TEXT FOR ANALYSIS START

One day, after Moses had grown up, he went out to his people and saw their forced labor.Exodus 2:11 (NRSV)
The Hebrew word used means to “look on with sympathy and real emotional involvement.” Moses found himself, in that moment, feeling deeply identified with his people.
Millennia later, the Christian martyr Stephen revealed a glimpse of what had been going on in Moses’ heart:
When he was forty years old, it came into his heart to visit his relatives, the Israelites.Acts 7:23 (NRSV)
It is possible Moses had even been drawn to the whereabouts of his family and tribe, the Levites, as he began to consider his roots. And as he watched with love and concern,
He saw an Egyptian beating a Hebrew, one of his kinsfolk.Exodus 2:11 (NRSV)
The Hebrew word here implies the Egyptian officer was beating this Hebrew slave to death.
And it is undoubtedly at this precise moment that all the pieces of his life, the longing in his heart, his unusual beginnings and unique upbringing, all fell into place for Moses; the vivid scene of an Egyptian taskmaster beating a Hebrew slave to death, one of Moses’ own people, and all the emotions that evoked—the righteous anger, a sense of abused justice, taking that beating personally, overflowing compassion.
Moses made a life decision that would set the course for the rest of his life.
By faith Moses, when he was grown up,
—refused to be called a son of Pharaoh’s daughter,
—choosing rather to share ill-treatment with the people of God than to enjoy the fleeting pleasures of sin.
—He considered abuse suffered for the Christ to be greater wealth than the treasures of Egypt,
—for he was looking ahead to the reward.Hebrews 11:24-26 (NRSV)
It was a costly decision for Moses to turn his back on all the opulence, prosperity, power, prestige, and pleasures he had enjoyed up to that moment. But he recognized that the greatest reward in this life is belonging to God, and being swept up by God’s Spirit, involved with God’s great plan for all people.
Set on Course by Faith
It is possible Moses thought he was being used by God in killing the cruel Egyptian overseer. Stephen explained that Moses
defended the oppressed man and avenged him by striking down the Egyptian.Acts 7:24 (NRSV)

TEXT FOR ANALYSIS END
SUPPLIED RECORDS START

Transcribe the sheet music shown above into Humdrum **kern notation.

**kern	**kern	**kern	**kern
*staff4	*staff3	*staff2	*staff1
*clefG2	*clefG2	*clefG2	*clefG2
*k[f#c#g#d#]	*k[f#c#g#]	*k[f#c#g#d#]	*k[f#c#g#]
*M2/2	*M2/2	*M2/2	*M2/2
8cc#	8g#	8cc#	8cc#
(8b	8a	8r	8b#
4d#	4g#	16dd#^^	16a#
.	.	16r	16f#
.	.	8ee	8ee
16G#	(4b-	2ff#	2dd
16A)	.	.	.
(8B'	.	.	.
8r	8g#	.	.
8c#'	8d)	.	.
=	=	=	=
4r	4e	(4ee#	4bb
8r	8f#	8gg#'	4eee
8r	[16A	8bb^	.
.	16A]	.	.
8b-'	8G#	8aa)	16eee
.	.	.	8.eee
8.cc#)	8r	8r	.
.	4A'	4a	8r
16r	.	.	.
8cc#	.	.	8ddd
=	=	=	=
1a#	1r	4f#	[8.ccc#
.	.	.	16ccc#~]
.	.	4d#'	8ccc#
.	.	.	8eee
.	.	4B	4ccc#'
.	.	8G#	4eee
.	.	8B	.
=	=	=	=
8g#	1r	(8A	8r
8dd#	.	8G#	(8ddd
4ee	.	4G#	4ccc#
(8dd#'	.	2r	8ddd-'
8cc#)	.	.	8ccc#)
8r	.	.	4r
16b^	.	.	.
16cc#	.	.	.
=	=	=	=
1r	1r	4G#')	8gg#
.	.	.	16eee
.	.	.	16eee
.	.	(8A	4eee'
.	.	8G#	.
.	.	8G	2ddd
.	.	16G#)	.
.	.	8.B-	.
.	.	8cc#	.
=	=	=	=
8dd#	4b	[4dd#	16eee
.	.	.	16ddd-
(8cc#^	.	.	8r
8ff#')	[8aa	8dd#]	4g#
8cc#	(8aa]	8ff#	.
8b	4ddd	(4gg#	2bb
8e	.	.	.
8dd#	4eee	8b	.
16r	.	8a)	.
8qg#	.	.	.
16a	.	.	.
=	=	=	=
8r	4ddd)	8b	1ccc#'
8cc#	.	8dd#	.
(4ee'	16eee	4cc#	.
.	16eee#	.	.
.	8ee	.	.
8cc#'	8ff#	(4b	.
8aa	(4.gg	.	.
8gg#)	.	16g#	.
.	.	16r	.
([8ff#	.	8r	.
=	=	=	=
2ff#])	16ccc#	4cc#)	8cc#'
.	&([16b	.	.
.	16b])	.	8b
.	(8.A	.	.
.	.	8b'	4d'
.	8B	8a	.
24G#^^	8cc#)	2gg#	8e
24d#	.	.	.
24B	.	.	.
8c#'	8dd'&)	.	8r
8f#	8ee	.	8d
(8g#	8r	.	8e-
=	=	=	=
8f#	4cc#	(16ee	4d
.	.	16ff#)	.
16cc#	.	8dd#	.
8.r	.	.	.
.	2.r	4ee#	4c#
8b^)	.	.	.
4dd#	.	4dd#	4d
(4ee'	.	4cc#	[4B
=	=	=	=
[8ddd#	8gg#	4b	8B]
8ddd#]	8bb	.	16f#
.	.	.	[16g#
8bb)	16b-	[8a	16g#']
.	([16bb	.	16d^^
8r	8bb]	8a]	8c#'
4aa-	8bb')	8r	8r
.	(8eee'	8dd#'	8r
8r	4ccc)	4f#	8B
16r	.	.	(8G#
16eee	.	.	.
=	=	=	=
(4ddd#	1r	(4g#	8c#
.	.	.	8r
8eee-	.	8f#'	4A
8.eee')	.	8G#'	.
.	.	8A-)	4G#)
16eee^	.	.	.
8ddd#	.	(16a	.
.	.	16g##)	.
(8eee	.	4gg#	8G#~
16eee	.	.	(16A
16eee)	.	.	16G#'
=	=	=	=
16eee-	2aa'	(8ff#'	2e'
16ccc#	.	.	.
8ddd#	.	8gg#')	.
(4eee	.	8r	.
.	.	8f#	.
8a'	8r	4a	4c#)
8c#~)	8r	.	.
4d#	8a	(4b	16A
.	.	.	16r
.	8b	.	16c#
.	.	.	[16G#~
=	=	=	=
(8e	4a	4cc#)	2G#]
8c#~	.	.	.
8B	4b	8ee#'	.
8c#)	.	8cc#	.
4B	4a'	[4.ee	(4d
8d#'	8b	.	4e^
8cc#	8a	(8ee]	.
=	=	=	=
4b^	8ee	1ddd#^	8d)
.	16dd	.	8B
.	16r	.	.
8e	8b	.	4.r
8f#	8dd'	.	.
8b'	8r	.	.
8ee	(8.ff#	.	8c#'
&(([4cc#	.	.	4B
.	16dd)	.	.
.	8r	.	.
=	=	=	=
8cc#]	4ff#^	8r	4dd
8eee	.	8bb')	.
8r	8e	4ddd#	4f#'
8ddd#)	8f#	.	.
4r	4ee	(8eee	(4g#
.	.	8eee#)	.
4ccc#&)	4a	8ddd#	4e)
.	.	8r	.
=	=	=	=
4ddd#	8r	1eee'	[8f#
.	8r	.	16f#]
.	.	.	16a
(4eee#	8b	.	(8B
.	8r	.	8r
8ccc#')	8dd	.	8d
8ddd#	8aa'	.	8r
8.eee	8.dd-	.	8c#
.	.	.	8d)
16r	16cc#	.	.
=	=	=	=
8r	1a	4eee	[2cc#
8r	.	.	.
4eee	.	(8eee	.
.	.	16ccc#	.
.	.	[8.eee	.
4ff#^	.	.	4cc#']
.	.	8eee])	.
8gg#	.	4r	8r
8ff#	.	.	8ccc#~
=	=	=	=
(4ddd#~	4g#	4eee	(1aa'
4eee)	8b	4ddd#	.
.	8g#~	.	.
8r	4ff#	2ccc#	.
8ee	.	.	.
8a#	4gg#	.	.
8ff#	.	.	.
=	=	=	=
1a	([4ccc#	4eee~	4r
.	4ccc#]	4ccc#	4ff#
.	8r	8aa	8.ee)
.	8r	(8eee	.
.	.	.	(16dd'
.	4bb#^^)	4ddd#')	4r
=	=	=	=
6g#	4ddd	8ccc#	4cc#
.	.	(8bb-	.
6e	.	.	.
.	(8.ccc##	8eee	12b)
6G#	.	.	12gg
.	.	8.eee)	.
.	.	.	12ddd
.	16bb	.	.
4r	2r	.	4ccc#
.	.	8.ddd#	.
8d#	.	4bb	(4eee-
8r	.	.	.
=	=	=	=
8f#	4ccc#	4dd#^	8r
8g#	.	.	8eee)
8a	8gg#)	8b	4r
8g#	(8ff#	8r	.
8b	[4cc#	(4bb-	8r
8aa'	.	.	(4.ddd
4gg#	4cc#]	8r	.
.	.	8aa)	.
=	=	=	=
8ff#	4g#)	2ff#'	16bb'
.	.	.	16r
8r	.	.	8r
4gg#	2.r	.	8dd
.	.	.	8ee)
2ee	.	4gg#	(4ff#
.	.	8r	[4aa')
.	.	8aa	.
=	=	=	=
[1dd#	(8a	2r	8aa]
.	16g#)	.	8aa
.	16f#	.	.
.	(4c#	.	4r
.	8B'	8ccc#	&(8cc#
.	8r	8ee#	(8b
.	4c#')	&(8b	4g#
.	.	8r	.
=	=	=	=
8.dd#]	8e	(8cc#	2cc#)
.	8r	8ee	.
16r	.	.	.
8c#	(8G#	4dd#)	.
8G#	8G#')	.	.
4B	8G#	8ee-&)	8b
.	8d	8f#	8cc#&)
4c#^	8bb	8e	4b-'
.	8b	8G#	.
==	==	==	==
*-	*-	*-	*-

SUPPLIED RECORDS END

* TASKS TO COMPLETE *
- a) List each distinct Bible reference cited in the passage on Moses, once each, in the order it first appears.
- b) Reproduce word for word the part of the passage on Moses that begins with "One day, after" and stops after "slave to death.".

* EXPECTED RESPONSES *
- a)
Exodus 2:11 (NRSV)
Acts 7:23 (NRSV)
Hebrews 11:24-26 (NRSV)
Acts 7:24 (NRSV)

- b)
One day, after Moses had grown up, he went out to his people and saw their forced labor.Exodus 2:11 (NRSV)
The Hebrew word used means to “look on with sympathy and real emotional involvement.” Moses found himself, in that moment, feeling deeply identified with his people.
Millennia later, the Christian martyr Stephen revealed a glimpse of what had been going on in Moses’ heart:
When he was forty years old, it came into his heart to visit his relatives, the Israelites.Acts 7:23 (NRSV)
It is possible Moses had even been drawn to the whereabouts of his family and tribe, the Levites, as he began to consider his roots. And as he watched with love and concern,
He saw an Egyptian beating a Hebrew, one of his kinsfolk.Exodus 2:11 (NRSV)
The Hebrew word here implies the Egyptian officer was beating this Hebrew slave to death.